Insights & Inspirations (Venkatesa Daily Readings Vol 2) — The Price & Prize of Education

June 10, 2021

The Price & Prize of Education

      Illiteracy is a curse. Poverty is a curse. Backwardness is a curse. Any attempt to get rid of these curses is indeed laudable. However, their removal demands greater skill than the heart surgeon’s. Otherwise, the humility of the illiterate peasants, the industry of the poor and the aspirations of the backward might yield place to the haughtiness of the lettered, the laziness of the rich and the complacency of the civilized! Hence, education should result in self-control and discipline. Both Gurudev Swami Sivananda and Swami Vivekananda emphasize character-building education.

      A beautiful Sanskrit verse describes the following sequence "knowledge (education) gives rise to right conduct (gentleness, humility and so on); right conduct generates the requisite qualification; the qualified and the skillful earn wealth; wealth is righteously utilized, and happiness follows."

     Real education is not merely instruction in the three R’s, but the construction within the student of the edifice of character which is edifying.
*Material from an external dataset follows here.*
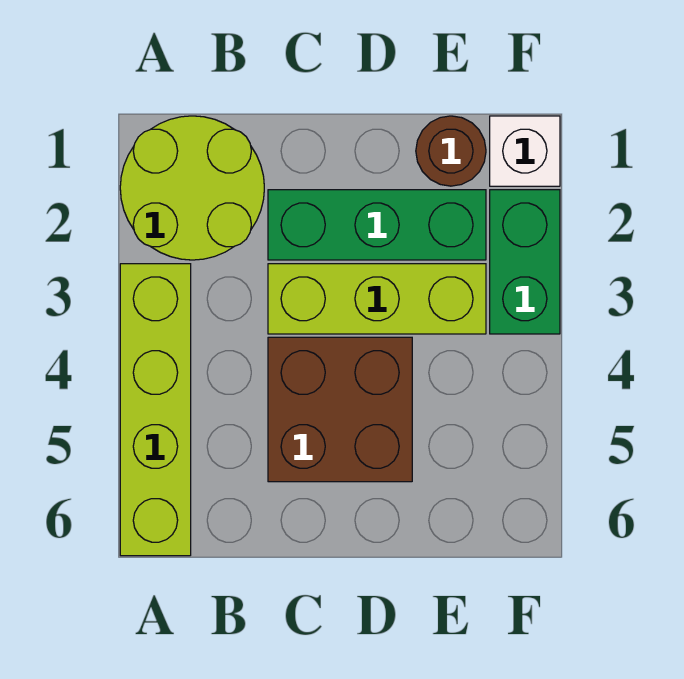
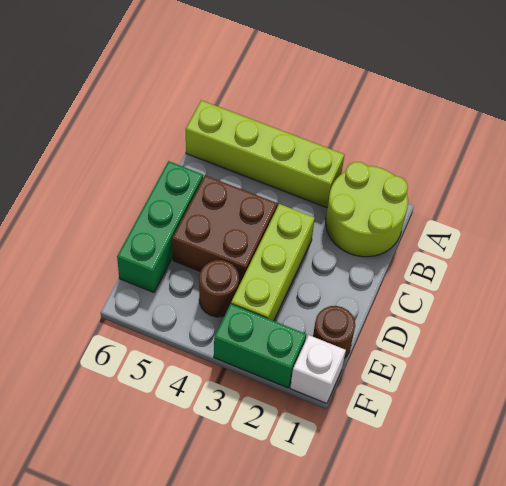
green brick C2:E2 level 1 -> green brick C6:E6 level 1
none -> brown round brick E4 level 1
Such a construction within is naturally the work of the student himself (or herself).

    Externally imposed discipline leads either to rebellion or to abject conformism, both of which are destructive. When the child's nature is exposed to itself, the child sees what is good and promotes it and what is undesirable and drops it. To bring out (educate) the sensitivity, the teacher (which includes the parents and the people around!) should also be sensitive and rightly educated. Once the sensitivity is established, learning enriches the heart, mind and soul of a student.

    That is the prize of education.  But the price is dedicated service of the children, in which the teachers, parents and the public participate.

    Just as a hidden cloud in a clear sky suddenly manifests itself and equally suddenly disappears (sometimes even without raining), even so, life which is hidden everywhere appears and disappears. It is ignorance that identifies itself with some form — 'This is 'I'. He who ceases to identify himself is happy.